* _REQUIRED WORK_:
Beginning with the line that holds "à l'alimentation –" in the data below, give again every line through the one that holds "Les décisions ou", exactly as written.

(DATA LISTING)

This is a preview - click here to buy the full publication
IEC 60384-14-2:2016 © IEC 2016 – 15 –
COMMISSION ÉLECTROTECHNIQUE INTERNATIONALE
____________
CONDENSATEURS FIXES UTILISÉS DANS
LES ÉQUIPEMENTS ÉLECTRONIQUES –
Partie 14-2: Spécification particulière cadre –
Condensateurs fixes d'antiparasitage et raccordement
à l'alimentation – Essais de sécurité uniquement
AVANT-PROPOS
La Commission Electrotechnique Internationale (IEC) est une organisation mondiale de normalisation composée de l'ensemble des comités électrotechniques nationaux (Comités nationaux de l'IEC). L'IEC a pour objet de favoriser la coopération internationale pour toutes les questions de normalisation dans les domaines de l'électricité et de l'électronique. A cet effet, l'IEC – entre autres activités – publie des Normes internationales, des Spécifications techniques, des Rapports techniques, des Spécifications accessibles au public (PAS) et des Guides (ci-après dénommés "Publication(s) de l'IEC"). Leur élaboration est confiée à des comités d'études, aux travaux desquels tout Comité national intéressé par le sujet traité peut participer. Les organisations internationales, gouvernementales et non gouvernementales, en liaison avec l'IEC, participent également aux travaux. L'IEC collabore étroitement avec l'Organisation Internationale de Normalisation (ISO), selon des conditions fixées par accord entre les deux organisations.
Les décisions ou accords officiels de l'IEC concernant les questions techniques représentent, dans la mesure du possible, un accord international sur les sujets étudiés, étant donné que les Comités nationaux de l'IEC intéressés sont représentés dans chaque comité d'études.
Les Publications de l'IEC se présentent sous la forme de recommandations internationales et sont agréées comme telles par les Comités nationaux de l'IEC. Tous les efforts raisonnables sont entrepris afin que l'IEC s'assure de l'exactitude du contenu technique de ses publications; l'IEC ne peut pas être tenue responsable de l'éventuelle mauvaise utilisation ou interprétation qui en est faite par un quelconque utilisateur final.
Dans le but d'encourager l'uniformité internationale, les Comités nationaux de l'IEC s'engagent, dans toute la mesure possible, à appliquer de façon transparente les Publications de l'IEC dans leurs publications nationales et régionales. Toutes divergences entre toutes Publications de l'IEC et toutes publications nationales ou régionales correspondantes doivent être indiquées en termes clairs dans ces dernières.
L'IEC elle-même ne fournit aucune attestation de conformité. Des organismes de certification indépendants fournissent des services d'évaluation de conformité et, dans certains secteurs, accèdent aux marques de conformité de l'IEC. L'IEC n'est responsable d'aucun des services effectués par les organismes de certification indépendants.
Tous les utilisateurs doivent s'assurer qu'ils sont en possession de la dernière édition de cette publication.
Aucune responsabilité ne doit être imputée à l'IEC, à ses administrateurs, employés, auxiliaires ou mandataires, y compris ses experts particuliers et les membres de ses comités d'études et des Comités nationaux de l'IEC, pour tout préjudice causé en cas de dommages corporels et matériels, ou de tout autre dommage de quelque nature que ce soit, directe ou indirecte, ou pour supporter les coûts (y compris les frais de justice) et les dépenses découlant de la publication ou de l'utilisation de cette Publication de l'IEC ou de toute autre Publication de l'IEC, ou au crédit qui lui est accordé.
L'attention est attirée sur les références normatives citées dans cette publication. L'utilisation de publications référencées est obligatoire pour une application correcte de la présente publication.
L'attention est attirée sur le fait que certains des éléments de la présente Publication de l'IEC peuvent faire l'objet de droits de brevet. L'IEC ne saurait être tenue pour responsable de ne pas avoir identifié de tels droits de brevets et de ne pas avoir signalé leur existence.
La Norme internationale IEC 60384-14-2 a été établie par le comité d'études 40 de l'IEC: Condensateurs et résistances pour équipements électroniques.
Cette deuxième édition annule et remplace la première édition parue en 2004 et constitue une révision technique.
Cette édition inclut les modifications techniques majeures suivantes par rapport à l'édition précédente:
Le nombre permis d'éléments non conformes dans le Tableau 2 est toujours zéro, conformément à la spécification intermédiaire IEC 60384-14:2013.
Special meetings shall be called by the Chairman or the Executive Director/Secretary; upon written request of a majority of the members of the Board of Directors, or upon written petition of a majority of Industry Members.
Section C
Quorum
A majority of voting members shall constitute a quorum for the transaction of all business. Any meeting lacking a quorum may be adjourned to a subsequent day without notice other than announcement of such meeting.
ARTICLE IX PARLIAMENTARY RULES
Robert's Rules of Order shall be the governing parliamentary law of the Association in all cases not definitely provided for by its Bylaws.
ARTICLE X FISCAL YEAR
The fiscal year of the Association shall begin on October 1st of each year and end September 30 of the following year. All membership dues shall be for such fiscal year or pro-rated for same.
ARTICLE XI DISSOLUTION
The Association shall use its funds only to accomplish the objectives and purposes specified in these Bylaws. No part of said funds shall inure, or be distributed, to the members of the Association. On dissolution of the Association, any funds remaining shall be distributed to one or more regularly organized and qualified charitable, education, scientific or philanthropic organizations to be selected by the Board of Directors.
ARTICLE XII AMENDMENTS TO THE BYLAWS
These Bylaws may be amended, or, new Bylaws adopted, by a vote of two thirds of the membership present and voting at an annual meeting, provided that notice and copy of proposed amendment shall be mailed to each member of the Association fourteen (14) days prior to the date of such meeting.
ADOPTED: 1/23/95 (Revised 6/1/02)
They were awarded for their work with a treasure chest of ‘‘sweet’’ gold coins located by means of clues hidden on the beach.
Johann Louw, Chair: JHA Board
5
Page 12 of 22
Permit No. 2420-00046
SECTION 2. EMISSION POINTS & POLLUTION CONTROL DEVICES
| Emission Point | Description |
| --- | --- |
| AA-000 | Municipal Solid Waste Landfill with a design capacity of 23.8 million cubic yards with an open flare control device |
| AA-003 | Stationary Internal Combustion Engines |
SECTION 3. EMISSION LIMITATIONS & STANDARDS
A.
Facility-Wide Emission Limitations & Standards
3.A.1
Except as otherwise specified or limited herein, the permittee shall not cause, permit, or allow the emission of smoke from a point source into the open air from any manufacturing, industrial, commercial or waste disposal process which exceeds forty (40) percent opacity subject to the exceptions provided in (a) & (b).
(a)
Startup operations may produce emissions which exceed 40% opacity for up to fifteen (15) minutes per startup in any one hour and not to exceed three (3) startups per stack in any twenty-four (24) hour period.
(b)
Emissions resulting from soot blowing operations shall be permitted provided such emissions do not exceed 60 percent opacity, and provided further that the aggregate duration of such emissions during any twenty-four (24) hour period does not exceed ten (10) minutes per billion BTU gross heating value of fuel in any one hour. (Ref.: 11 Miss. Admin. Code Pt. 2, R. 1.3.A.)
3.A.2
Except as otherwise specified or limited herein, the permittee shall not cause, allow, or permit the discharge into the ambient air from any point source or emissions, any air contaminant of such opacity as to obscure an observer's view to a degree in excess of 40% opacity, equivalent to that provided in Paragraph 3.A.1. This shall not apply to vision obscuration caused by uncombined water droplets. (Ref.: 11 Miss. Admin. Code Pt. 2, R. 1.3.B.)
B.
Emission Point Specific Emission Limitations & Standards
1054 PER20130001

(End DATA LISTING)

* _SOLUTION TO THIS PROBLEM_:
à l'alimentation – Essais de sécurité uniquement
AVANT-PROPOS
La Commission Electrotechnique Internationale (IEC) est une organisation mondiale de normalisation composée de l'ensemble des comités électrotechniques nationaux (Comités nationaux de l'IEC). L'IEC a pour objet de favoriser la coopération internationale pour toutes les questions de normalisation dans les domaines de l'électricité et de l'électronique. A cet effet, l'IEC – entre autres activités – publie des Normes internationales, des Spécifications techniques, des Rapports techniques, des Spécifications accessibles au public (PAS) et des Guides (ci-après dénommés "Publication(s) de l'IEC"). Leur élaboration est confiée à des comités d'études, aux travaux desquels tout Comité national intéressé par le sujet traité peut participer. Les organisations internationales, gouvernementales et non gouvernementales, en liaison avec l'IEC, participent également aux travaux. L'IEC collabore étroitement avec l'Organisation Internationale de Normalisation (ISO), selon des conditions fixées par accord entre les deux organisations.
Les décisions ou accords officiels de l'IEC concernant les questions techniques représentent, dans la mesure du possible, un accord international sur les sujets étudiés, étant donné que les Comités nationaux de l'IEC intéressés sont représentés dans chaque comité d'études.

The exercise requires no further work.